South Africa’s inflation rate held steady near the ceiling of the central bank’s target range on the eve of what’s expected to be the biggest interest-rate hike in more than six years.
Annual inflation was 5.9% in April, unchanged from the prior month, Statistics South Africa said Wednesday in a statement on its website. That matched the median of 13 economists’ estimates in a Bloomberg survey.
While the South African Reserve Bank officially targets inflation in a band of 3% to 6%, its monetary policy committee prefers to anchor expectations close to the midpoint of the range.
The rate of price-growth, stoked by record-high fuel prices and rising food costs, has topped 4.5% for a full year, with the breach of the ceiling of the official target now creating room for an aggressive rate hike on Thursday.
After lifting borrowing costs by 25 basis points at each of its last three meetings to 4.25%, the monetary policy committee is expected to up the pace of tightening this week.
That’s as inflationary risks posed by a weaker rand and more hawkish stances by the US Federal Reserve and European Central Bank reduce the appeal of local assets for offshore investors, outweighing concerns about the deterioration in domestic economic growth prospects.
Of the 20 economists in a Bloomberg survey, 15 predict a half-percentage point increase, with the remainder expecting a smaller 25 basis-point hike. Forward-rate agreements starting in one month, used to speculate on borrowing costs, are fully pricing in a quarter-point increase, and have put the odds of a 50 basis-point move at almost 90%.

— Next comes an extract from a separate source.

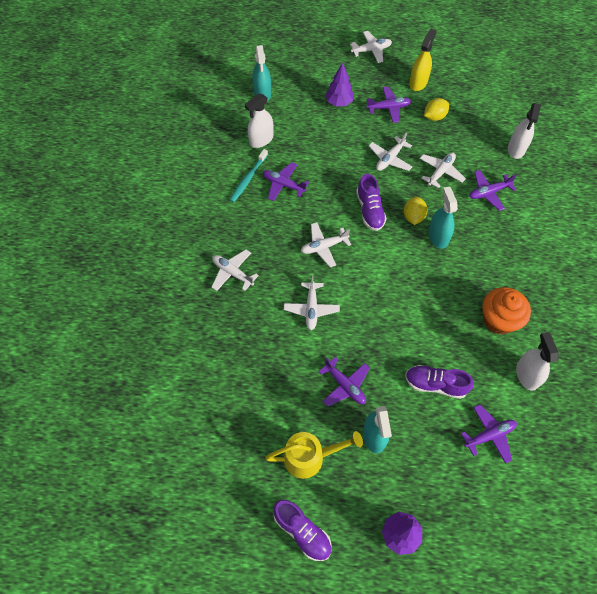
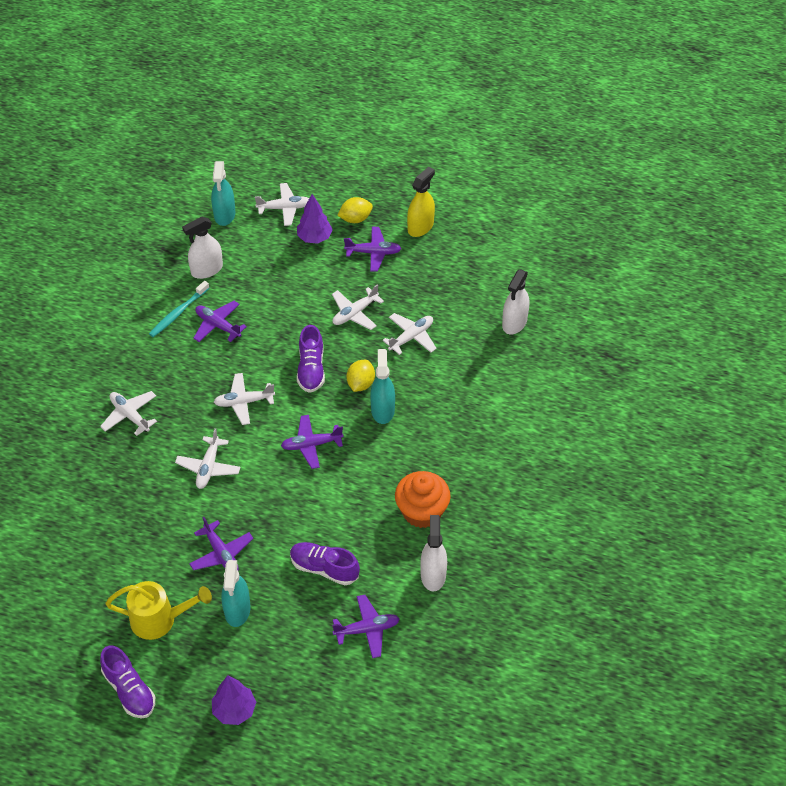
camera: 10 degrees right, 10 degrees down
(371, 50) = (375, 179): white plane -> white plane (284, 208)
(434, 116) = (426, 271): yellow lemon -> yellow lemon (355, 219)
(488, 192) = (461, 369): purple plane -> purple plane (311, 445)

The implied policy rate path of the central bank’s quarterly projection model, which the MPC uses as a guide, last indicated a repurchase rate of 5.06% by year-end.
At the time, the Reserve Bank saw the economy growing by 2% in 2022 – a forecast that’s likely to be revised lower after deadly floods wreaked havoc in the KwaZulu-Natal province — the second-largest contributor to the nation’s gross domestic product – and the resumption of rolling power blackouts.